Empreinte carbone : ces vignerons qui veulent « décoiffer » le champagne !

Au nom de l’environnement et de la créativité, un groupe de vignerons milite contre l’obligation de poser une coiffe sur les bouteilles de champagne, ce tablier métallique qui fait leur spécificité. L’interprofession se braque au nom de la tradition mais jusqu’à quand ?

Alexandre Boissel, gérant de la Cave des sacres, à Reims (Marne) présente différents modèles possibles de bouteilles de champagne : avec une bandelette (à gauche), avec une ficelle cachetée à la cire (au milieu) et avec la traditionnelle coiffe métallique (à droite). LP/Marie Blanchardon
Alexandre Boissel, gérant de la Cave des sacres, à Reims (Marne) présente différents modèles possibles de bouteilles de champagne : avec une bandelette (à gauche), avec une ficelle cachetée à la cire (au milieu) et avec la traditionnelle coiffe métallique (à droite). LP/Marie Blanchardon

    La liberté d’habiller ou non leur bouteille de champagne. C’est ce que réclame le collectif « Ca décoiffe en Champagne ». Rassemblant une vingtaine de vignerons, dont Adeline Bonnet, installée dans la côte des Bar, à Bragelogne (Aube), il milite contre l’obligation de la coiffe, ce tablier métallique qui fait la spécificité des bouteilles de champagne.

    « À la base, explique-t-elle, on avait créé un groupe pour échanger sur les alternatives à la coiffe.

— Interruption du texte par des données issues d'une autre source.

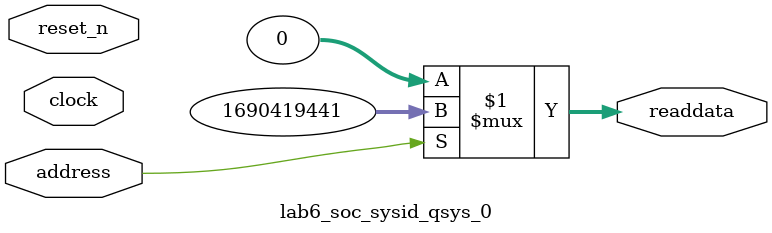
<source format=v>



// synthesis translate_off
`timescale 1ns / 1ps
// synthesis translate_on

// turn off superfluous verilog processor warnings 
// altera message_level Level1 
// altera message_off 10034 10035 10036 10037 10230 10240 10030 

module lab6_soc_sysid_qsys_0 (
               // inputs:
                address,
                clock,
                reset_n,

               // outputs:
                readdata
             )
;

  output  [ 31: 0] readdata;
  input            address;
  input            clock;
  input            reset_n;

  wire    [ 31: 0] readdata;
  //control_slave, which is an e_avalon_slave
  assign readdata = address ? 1690419441 : 0;

endmodule



</source>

Quand on a appris que le Comité interprofessionnel des vins de champagne (CIVC) et le Syndicat général des vignerons (SGV) voulaient imposer la coiffe, alors même que l’Europe levait l’obligation, on a décidé de monter au créneau. » La vigneronne rappelle que la coiffe pourrait être remplacée par une bandelette en papier, une agrafe, un timbre collerette ou même un simple lien en tissu.



    Pas question pour le CIVC : la coiffe constitue pour la profession « un code identitaire indissociable des vins de champagne », comme l’a confirmé un groupe d’experts. Ce n’est pas faux : la coiffe métallique a historiquement été « inventée » par les Champenois. En ouvrant une bouteille, on la déchire et cela participe, dans l’imaginaire collectif, à la magie du champagne.

    Pour autant, la coiffe n’a qu’une valeur esthétique mais plus du tout d’utilité technique. Au XIXe siècle, elle était utilisée pour dissimuler les dépôts collés au niveau du col. « Autrefois, les conditions de conservation étaient différentes, la coiffe empêchait l’humidité d’atteindre le bouchon en liège. Mais, aujourd’hui, on pourrait s’affranchir de ce déchet qui n’a plus d’utilité. C’est un détail mais ça fait partie des efforts qu’on peut faire pour l’environnement », assène Adeline Bonnet. Souvent composée d’un mélange de plastique et d’aluminium, la coiffe représente 0,6 % des émissions de gaz à effet de serre de la filière !

    L’impact environnemental de l’aluminium en question

    Las, dans une notice de décembre, le CIVC confirme son intention « d’inscrire l’obligation d’apposition de la coiffe dans le cahier des charges de l’appellation d’origine protégée (AOP) ». Ce n’est pas encore le cas mais ce serait une affaire de mois. Adeline Bonnet, elle, sortira en mai sa dernière cuvée sans coiffe, comme prévu initialement. « Pour moi, c’est un test car la plupart de ma gamme est coiffée. Sur cette nouvelle cuvée haut de gamme, j’ai fait un effort de créativité et pris le risque d’enlever la coiffe. C’est intéressant de s’interroger sur l’écologie et de voir ce qu’en pense le consommateur. »

    Dans le contexte géopolitique actuel, les vignerons du collectif ont beau jeu de s’inquiéter d’éventuelles pénuries d’approvisionnement en… aluminium. « Si l’Interprofession nous oblige à coiffer nos bouteilles et qu’il y a une tension sur le marché, on risque de ne plus pouvoir les commercialiser », souligne Adeline Bonnet. De leur côté, SGV et CIVC s’appuient sur des études clients menées en France, au Royaume-Uni et aux États-Unis, qui démontrent que la coiffe permet au consommateur d’associer immédiatement une bouteille à du champagne.

    Impossible donc de la rendre facultative pour l’Interprofession. Le syndicat des vignerons se déclare toutefois sensible à l’impact environnemental et évoque l’alternative des coiffes papier, plus vertueuses et commercialisées depuis 2023. Pas sûr que cela suffise à convaincre le collectif qui rêve de libérer les bulles.